Ella se levantó un poco, como con pudor porque sentía que en eso residía su vergonzosa femineidad, en el pelo que caía sobre su rostro y la mirada de desesperada insolencia con que dijo a Querelle:
—Así que eres un putillo.
La palabra putillo lo hirió. Pero rio porque sabía que se dice «una» putilla.
—¿Te da risa?
—¿A mí? ¿Y qué quieres que haga? Nono también es uno entonces.
—¿Y Robert?
—¿Qué pasa con Robert? Él no me importa. Yo hago lo que me sale de los cojones.
Sin atreverse a insultarlo directamente, ella dijo:
—Eso me da asco.
Retomó sus borrosas quejas mezcladas con saliva y pelos. Querelle la acarició para consolarla, luego, irritado, hizo ademán de partir. Madame Lysiane se aferró a él, que se escapaba con el cuerpo liso y resbaloso trepando a la cama mientras el de su señora bajaba de la cama empujado por él. Gimiendo despeinada, acabó por tener entre las manos sólo el delicado talón del marinero que trataba de abandonar la cama con los brazos desnudos, extendidos hacia el papel de la pared como para pegarse a él, aferrar con los dedos los ramos de flores azules y rosadas, los canastos frágiles, la escalera. Cuando terminó de abandonar las sábanas con su verga blanda y su pelo deshecho, Madame Lysiane ya no tuvo frente a ella dos adversarios cualquiera que pudiesen ser vencidos con hábiles coqueteos, sino un enemigo que la aplastaba de golpe con fuerzas no muy grandes pero multiplicadas hasta el infinito ya que entre esos dos rostros existía una comprensión ya no de amistad o utilidad sino de otra naturaleza, indestructible por el hecho de estar escindida, forjada en el cielo sublime donde los parecidos se enlazan y más profundamente todavía en el cielo de los cielos donde ella misma había desposado la Belleza. Al pie de la cama, Madame Lysiane tuvo la certeza del abandono.
—¡Ya ves! ¡Ya lo ves!
No podía repetir más que esas pobres palabras, mezcladas con sus lágrimas y sus mocos.

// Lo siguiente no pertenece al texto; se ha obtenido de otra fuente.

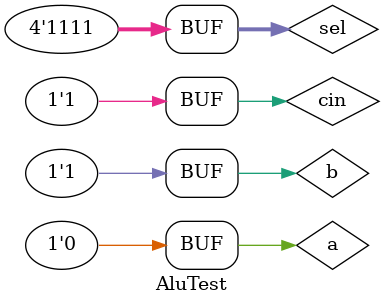
<source format=v>
module AluTest;
	`timescale 1ns/1ps
	reg a,b,cin;
	reg [3:0] sel;
	wire s,cout;
	
	alu1bit alu(s,cout,a,b,cin,sel);
	
	initial 
begin
  
	$monitor($time," a = %b b = %b cin = %b *** sel = %b *** s = %b cout = %b",a,b,cin,sel,s,cout);
	a=1'b1; b=1'b1; cin=1'b0; sel=4'b0000;
	#10
	a=1'b1; b=1'b0; cin=1'b0; sel=4'b0000;
	#20
	a=1'b0; b=1'b1; cin=1'b0; sel=4'b0100;
	#30
	a=1'b0; b=1'b0; cin=1'b0; sel=4'b0100;
	#40
	a=1'b1; b=1'b1; cin=1'b0; sel=4'b1000;
	#50
	a=1'b1; b=1'b0; cin=1'b0; sel=4'b1000;
	#60
	a=1'b0; b=1'b0; cin=1'b0; sel=4'b1100;
	#70
	a=1'b0; b=1'b1; cin=1'b0; sel=4'b1100;
	#80
	a=1'b0; b=1'b1; cin=1'b1; sel=4'b1100;
	#90
	a=1'b1; b=1'b1; cin=1'b1; sel=4'b1100;
	#100
	a=1'b1; b=1'b1; cin=1'b0; sel=4'b1101;
	#110
	a=1'b1; b=1'b0; cin=1'b0; sel=4'b1101;
	#120
	a=1'b1; b=1'b1; cin=1'b1; sel=4'b1101;
	#130
	a=1'b0; b=1'b1; cin=1'b1; sel=4'b1101;
	#140
	a=1'b1; b=1'b1; cin=1'b0; sel=4'b1110;
	#150
	a=1'b0; b=1'b1; cin=1'b0; sel=4'b1110;
	#160
	a=1'b1; b=1'b0; cin=1'b1; sel=4'b1110;
	#170
	a=1'b0; b=1'b1; cin=1'b1; sel=4'b1110;
	#180
	a=1'b1; b=1'b1; cin=1'b0; sel=4'b1111;
	#190
	a=1'b0; b=1'b1; cin=1'b0; sel=4'b1111;
	#200
	a=1'b1; b=1'b1; cin=1'b1; sel=4'b1111;
	#210
	a=1'b0; b=1'b1; cin=1'b1; sel=4'b1111;
  end
endmodule

</source>
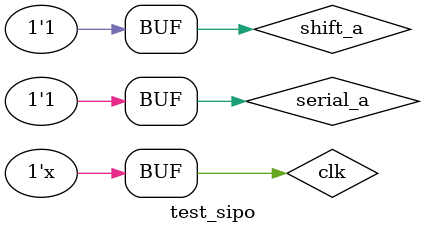
<source format=v>
`timescale 1ns / 1ps

module test_sipo;

	// Inputs
	reg clk;
	reg serial_a;
	reg shift_a;

	// Outputs
	wire [3:0] sipo_output;

	// Instantiate the Unit Under Test (UUT)
	sipo uut (
		.clk(clk), 
		.serial_a(serial_a), 
		.shift_a(shift_a), 
		.sipo_output(sipo_output)
	);

	initial begin
		// Initialize Inputs
		clk = 0;
		serial_a = 0;
		shift_a = 0;

		// Wait 100 ns for global reset to finish
		#100;
        

		serial_a = 1;
		shift_a = 1;
	
		#100;
	
		serial_a = 1;
		shift_a = 1;
		
		#100;
	
		serial_a = 1;
		shift_a = 1;
		
		
		#100;
	
		serial_a = 1;
		shift_a = 1;
		
		#100;
	
		

	end
   

	always #50 clk = ~clk;

   
	
endmodule


</source>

—Eres tú a quien no entiendo. Con vosotros nunca se sabe. Mejor dicho, tú me ahuyentas con tus lágrimas. Soy un marino. Mi mujer es el mar; mi señora es mi capitán.
—¡Me das asco!
Madame Lysiane sintió cruelmente, apasionadamente, que era gracias a Querelle que había salido, como Mario y Norbert, de la soledad en que su partida los había dejado. Él había aparecido entre ellos con la súbita prontitud y la elegancia de un comodín. Desdibujaba las figuras pero les daba un sentido. En cuanto a Querelle, al dejar la habitación de su patrona, conoció un extraño sentimiento: la abandonó con lástima. Mientras se vestía, lentamente, con un poco de tristeza, su mirada se posaba sobre la foto del patrón, colgada del muro. Uno tras otro pasaron ante él los rostros de sus amigos: Nono, Robert, Mario, Gil. Experimentó una suerte de melancolía, un temor apenas consciente de que ellos envejeciesen sin él y, vagamente, llevado al límite del asco por los suspiros, por los gestos demasiado distinguidos en el espejo del armario de Madame Lysiane, que se vestía detrás de él, deseó incluirlos en su crimen para fijarlos en él, para que no pudiesen amar nunca más o de ningún modo que no fuese a través de él. Cuando se acercó a ella, Madame Lysiane estaba vacía de reproches. Sobre su rostro, los cabellos que los ganchos apenas retenían estaban pegados por las lágrimas, el rojo de los labios se desparramaba un poco. Querelle la estrechó contra sí, ya rígida en su armadura de sábana azul marino, y la besó en las mejillas.